I recently realized that certain kinds of knowledge allow one to be significantly more productive when solving a large class of problems.
For example,
* Regular expressions for simple text processing.
* Parser combinators for parsing.
* Parser generators (esp. packrat variety) for parsing.
* The concept of fuzzing and property testing for testing code.
* Calculus for solving all sorts of problems.
* MCMC for solving a huge class of probability problems.
* Search algorithms for solving a variety of problems (e.g. all NP-hard problems, sudoku, HTNs, scheduling, planning).
* Gradient descent for solving a variety of optimization problems.
* Vector Space embedding as a conceptual tool for a variety of complex AI problems.

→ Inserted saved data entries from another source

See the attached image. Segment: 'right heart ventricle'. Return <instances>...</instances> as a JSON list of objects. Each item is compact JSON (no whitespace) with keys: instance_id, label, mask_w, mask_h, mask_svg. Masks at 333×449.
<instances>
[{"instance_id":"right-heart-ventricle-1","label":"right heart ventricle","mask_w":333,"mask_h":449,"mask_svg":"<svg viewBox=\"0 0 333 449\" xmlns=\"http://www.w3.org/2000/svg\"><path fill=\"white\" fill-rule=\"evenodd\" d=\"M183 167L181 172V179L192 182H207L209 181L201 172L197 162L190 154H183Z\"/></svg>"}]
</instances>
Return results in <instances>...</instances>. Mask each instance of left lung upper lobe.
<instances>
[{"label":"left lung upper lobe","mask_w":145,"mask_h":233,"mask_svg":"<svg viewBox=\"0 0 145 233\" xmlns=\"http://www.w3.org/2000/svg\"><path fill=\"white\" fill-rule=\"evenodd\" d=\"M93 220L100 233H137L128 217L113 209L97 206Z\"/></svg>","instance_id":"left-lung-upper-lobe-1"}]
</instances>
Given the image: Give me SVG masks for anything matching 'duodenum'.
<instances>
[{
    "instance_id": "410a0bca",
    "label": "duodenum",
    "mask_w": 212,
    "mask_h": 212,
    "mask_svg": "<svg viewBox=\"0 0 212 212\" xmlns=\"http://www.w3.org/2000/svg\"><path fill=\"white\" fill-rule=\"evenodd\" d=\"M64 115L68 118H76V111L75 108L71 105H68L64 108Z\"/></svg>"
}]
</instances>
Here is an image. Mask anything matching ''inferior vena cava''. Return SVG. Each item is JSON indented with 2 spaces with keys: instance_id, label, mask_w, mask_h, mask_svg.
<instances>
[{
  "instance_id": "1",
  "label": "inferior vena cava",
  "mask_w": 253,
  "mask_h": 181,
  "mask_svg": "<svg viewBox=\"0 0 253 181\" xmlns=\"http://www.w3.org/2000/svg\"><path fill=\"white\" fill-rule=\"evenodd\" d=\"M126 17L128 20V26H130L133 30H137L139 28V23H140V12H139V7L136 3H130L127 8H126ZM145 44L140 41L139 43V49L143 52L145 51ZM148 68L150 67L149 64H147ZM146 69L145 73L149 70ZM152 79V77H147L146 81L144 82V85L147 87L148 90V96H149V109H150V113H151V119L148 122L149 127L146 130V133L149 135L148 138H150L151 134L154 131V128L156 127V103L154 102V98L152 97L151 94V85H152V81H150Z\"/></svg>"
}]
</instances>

* Effect composition (Haskell's IO or Scala's ZIO) as an incredibly powerful paradigm for concurrency and parallelism.
What are some examples of 10x multipliers that come to your mind? Fundamental ideas without which you would be drastically less productive.

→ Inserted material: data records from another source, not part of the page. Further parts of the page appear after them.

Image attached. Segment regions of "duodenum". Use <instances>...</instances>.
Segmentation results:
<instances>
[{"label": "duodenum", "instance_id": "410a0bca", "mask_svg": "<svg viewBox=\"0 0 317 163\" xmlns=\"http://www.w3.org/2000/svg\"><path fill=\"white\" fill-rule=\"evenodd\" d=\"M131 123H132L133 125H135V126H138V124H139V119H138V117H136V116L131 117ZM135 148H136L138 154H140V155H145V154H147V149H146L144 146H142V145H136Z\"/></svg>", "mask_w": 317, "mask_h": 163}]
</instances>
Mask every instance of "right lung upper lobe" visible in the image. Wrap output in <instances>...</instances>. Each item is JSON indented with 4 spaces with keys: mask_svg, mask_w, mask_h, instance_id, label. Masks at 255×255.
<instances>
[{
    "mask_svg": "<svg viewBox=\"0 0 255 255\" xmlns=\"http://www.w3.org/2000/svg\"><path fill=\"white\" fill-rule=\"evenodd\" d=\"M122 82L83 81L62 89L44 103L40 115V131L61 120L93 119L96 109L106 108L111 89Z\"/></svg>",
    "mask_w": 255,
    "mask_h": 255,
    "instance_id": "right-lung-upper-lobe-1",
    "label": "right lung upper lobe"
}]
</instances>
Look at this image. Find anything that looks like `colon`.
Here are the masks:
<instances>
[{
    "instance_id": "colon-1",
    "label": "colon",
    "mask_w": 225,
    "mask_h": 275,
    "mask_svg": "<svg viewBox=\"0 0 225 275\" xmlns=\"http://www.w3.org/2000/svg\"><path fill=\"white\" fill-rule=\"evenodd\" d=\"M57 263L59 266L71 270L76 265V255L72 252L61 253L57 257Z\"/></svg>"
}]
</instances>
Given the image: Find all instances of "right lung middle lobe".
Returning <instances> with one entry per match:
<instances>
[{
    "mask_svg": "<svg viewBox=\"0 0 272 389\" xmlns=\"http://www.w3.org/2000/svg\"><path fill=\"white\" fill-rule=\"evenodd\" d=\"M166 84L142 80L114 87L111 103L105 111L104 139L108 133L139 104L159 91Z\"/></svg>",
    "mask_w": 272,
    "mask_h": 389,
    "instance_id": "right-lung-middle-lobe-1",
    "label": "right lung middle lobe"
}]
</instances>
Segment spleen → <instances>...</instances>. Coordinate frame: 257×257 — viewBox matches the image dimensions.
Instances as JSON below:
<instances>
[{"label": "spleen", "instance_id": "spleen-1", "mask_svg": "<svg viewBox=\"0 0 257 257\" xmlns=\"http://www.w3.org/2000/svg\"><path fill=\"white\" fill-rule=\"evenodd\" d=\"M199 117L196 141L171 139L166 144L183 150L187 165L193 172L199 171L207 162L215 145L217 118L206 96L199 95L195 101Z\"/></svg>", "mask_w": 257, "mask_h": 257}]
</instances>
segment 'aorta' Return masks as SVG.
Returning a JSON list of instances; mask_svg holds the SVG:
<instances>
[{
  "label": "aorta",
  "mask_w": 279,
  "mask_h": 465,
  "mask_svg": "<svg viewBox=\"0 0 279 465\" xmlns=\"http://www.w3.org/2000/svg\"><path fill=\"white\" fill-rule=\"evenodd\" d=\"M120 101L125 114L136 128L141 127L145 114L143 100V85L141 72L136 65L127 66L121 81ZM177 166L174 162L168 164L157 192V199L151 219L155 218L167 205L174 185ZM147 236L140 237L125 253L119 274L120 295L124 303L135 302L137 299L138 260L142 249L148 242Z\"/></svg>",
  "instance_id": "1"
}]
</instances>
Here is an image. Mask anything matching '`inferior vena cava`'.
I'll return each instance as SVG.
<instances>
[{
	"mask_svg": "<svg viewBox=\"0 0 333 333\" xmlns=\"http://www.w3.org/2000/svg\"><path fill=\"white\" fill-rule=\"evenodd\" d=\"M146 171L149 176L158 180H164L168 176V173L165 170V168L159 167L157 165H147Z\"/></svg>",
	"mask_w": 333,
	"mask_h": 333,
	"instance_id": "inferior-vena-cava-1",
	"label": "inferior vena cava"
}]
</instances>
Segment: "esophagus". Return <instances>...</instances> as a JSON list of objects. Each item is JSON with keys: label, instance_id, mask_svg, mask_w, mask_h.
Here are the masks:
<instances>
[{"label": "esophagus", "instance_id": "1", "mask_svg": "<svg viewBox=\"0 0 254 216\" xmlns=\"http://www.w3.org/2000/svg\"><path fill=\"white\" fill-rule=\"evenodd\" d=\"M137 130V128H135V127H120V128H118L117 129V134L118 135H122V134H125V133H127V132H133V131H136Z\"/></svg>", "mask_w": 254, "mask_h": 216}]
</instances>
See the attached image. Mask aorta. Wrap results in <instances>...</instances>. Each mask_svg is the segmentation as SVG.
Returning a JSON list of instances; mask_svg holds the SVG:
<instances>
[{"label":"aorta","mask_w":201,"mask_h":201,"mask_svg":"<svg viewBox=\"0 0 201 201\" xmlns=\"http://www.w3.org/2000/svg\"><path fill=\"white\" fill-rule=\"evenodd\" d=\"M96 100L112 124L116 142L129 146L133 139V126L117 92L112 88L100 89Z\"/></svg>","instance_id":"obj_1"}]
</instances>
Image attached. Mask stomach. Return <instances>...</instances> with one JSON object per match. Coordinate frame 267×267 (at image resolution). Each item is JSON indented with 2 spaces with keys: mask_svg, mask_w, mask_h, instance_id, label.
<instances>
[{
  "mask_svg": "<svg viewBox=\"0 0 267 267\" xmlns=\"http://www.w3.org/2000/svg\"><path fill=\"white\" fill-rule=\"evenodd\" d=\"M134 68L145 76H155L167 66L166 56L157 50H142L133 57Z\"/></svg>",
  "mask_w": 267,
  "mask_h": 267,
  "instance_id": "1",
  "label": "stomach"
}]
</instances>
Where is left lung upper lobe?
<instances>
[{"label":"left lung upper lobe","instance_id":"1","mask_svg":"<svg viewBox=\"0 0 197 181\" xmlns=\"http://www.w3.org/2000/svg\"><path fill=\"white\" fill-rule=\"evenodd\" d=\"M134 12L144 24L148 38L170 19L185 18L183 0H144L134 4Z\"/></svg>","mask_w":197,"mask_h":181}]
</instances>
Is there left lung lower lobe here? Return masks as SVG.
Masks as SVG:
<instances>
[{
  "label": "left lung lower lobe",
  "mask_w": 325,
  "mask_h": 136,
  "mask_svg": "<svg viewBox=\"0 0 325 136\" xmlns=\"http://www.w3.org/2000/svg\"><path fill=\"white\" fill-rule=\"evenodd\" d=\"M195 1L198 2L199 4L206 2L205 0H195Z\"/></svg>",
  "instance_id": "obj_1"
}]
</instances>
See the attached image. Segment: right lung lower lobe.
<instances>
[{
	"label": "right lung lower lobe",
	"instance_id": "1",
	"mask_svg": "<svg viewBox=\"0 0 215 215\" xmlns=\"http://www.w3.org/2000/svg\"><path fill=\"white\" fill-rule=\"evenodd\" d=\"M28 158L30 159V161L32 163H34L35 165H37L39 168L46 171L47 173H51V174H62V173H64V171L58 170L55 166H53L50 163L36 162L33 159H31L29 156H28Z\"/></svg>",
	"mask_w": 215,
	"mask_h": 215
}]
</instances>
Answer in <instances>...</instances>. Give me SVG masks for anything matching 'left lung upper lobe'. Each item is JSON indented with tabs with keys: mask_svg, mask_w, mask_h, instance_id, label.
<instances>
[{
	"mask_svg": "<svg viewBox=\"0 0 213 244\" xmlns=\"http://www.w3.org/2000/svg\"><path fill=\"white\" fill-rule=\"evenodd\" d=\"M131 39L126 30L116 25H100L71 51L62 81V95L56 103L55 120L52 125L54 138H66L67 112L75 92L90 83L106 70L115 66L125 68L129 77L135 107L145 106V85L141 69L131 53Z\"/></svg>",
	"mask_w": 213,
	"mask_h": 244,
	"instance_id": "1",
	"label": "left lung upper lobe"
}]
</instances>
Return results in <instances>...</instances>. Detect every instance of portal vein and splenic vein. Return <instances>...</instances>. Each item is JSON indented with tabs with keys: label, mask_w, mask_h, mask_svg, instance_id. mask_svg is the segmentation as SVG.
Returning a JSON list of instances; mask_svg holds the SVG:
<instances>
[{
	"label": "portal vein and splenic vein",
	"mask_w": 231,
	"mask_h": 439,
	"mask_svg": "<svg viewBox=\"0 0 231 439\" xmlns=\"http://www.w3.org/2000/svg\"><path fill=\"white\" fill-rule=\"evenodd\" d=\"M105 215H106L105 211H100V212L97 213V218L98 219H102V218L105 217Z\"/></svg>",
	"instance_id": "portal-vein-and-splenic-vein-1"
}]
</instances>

- High tolerance for feeling ignorant, confused, silly, inadequate, a novice: none of these states should phase you: you should not have a comfort zone: let your mind feel at ease in not understanding something: go to the eye of the storm and weather it: you'll come out being more capable;
- Formal specification (maybe TLA+) when doing something unintuitive, like non-trivial concurrency; or, simpler put, think before you do;
- Functional programming, immutability, state machines, reactive programming: whatever you can do to make your systems more declarative and their state easier to reason about;
- I'm a geek for tools, and I know that not everyone is like me, but for me choosing the right stack for the job is a big deal, and when saying stack, I mean every tool I'll be using, from the programming languages, to deployment tech, to testing setup; a good tool can effortlessly solve a host of problems.